Утром «Романовка» сдалась. Несмотря на запрет и угрозы властей, все население Якутска высыпало на Поротовскую улицу. Власти торопились вывезти тело Матлахова и раненых, но «романовцы» отказались их выдать. Они сами несли на руках убитого товарища, возглавляя скорбное шествие. На санях везли раненых. Смертельно уставшие от напряжения этих недель, шли «романовцы», окруженные густым конвоем солдат и жандармов, на голгофу царской мести.
Месть эта должна была быть беспощадной.
«…Прошу распоряжения Вашего сиятельства, чтобы ни один из забаррикадировавшихся поднадзорных по выходе из засады не был отправлен к месту водворения, так как все должны быть привлечены к следствию и заключению под стражу для предания их затем военному суду, как то имело место в 1889 г. по аналогичному делу», — последовало указание свыше.
О деле «романовцев» узнали в стране. Во многих рабочих центрах проходили митинги, посвященные их подвигу. Эхо событий отозвалось далеко за границами России.
Под давлением общественного мнения «драконовы законы» Кутайсова были отменены.
Обстановка в стране быстро менялась, нарастали силы революции. Правительство не решилось на крутую расправу с якутскими ссыльными.

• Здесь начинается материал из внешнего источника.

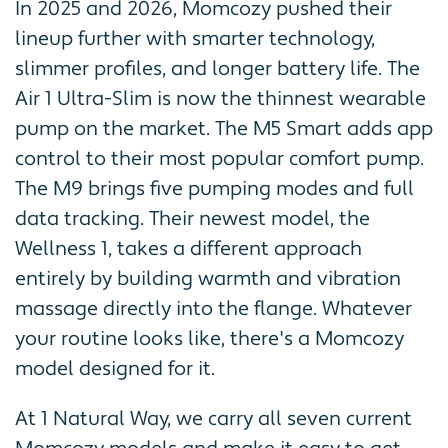
In 2025 and 2026, Momcozy pushed their
lineup further with smarter technology,
slimmer profiles, and longer battery life. The
Air 1 Ultra-Slim is now the thinnest wearable
pump on the market. The M5 Smart adds app
control to their most popular comfort pump.
The M9 brings five pumping modes and full
data tracking. Their newest model, the
Wellness 1, takes a different approach
entirely by building warmth and vibration
massage directly into the flange. Whatever
your routine looks like, there's a Momcozy
model designed for it.
At 1 Natural Way, we carry all seven current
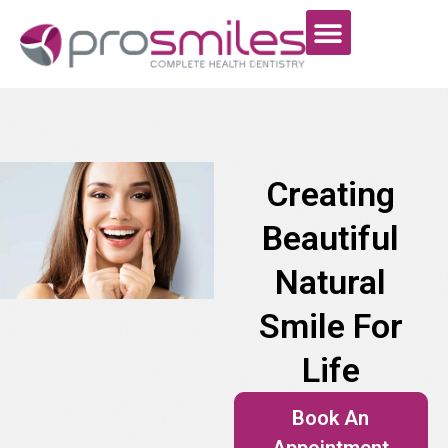
Creating
Beautiful
Natural
Smile For
Life
Book An
Appointment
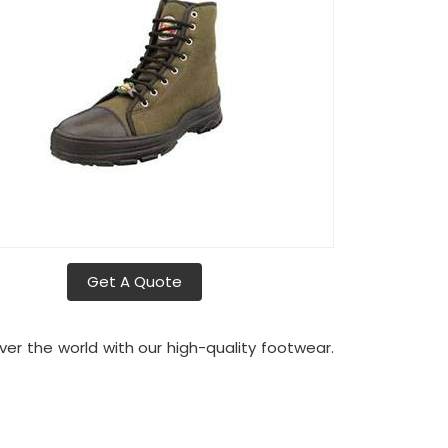
Get A Quote
over the world with our high-quality footwear.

Их судил не военный, хотя и коронный, без участия присяжных заседателей, суд, и приговор был по тем временам и обстоятельствам «мягким»: двенадцать лет каторги каждому из «романовцев».
2
Схватки начались на исходе ночи. Софья Павловна застучала кулаками в окованную железом дверь. «Врача или акушерку, скорее!» — закричали женщины, когда тяжелые шаги смолкли около двери. В предутренней тишине, когда даже обычные звуки: шум дождя, позванивание ключей, поскребывание мыши под полом — кажутся тише, осторожнее, громкие и тревожные голоса ворвались в чуткий тюремный сон. Из соседних камер донесся надсадный кашель, шарканье шагов по цементному полу, приглушенный разговор.
— Таня, голубушка, не крепись, покричи! Тебе легче будет, — уговаривала Софья Павловна.
Она плакала от жалости к Тане и к себе, потому что вспомнила, как сама рожала в чистой, теплой квартире, на удобной постели, окруженная заботами мужа. А теперь он, больной и уже немолодой человек, сидел в тюрьме, и она ничем не могла ему помочь, не могла даже находиться рядом с ним. И это составляло самое большое ее страдание.
И другие женщины, хлопотавшие около Тани, тоже вспоминали, как они рожали. Это был трудный их час, но Тане сейчас было труднее.
Симочка Штерн, одна из всех обитательниц камеры, сидела неподвижно на нарах, съежившись под платком, и оглядывала всех полными ужаса глазами: ей казалось, что Таня сейчас умрет.
Дежурный по коридору пошел докладывать начальству. Уже начало светать, и надзиратели стали тушить свечи в фонарях, когда за Таней пришли санитар и больничный сторож. Женщины подняли Таню и уложили на носилки. Софья Павловна собрала в узелок чистое белье и «приданое» для ребенка, которое женщины сообща шили целый месяц.
— Возвращайся с сыном. Чтоб обязательно был сын. И не бойся. Все рожают — и ничего! — быстро говорила Софья Павловна. — Я тебе в сверток сунула сахар. И печенье. Маленького не перекармливай. По часам корми.
Мужчины подняли носилки, а Софье Павловне все казалось, что она еще не все сказала, забыла сказать что-то важное.
— Антону я передам, что ты в больнице, — шепнула она.
Таня подняла на нее измученные глаза и тихо ответила:
— Только когда рожу. Не сейчас. Слышите, Соня?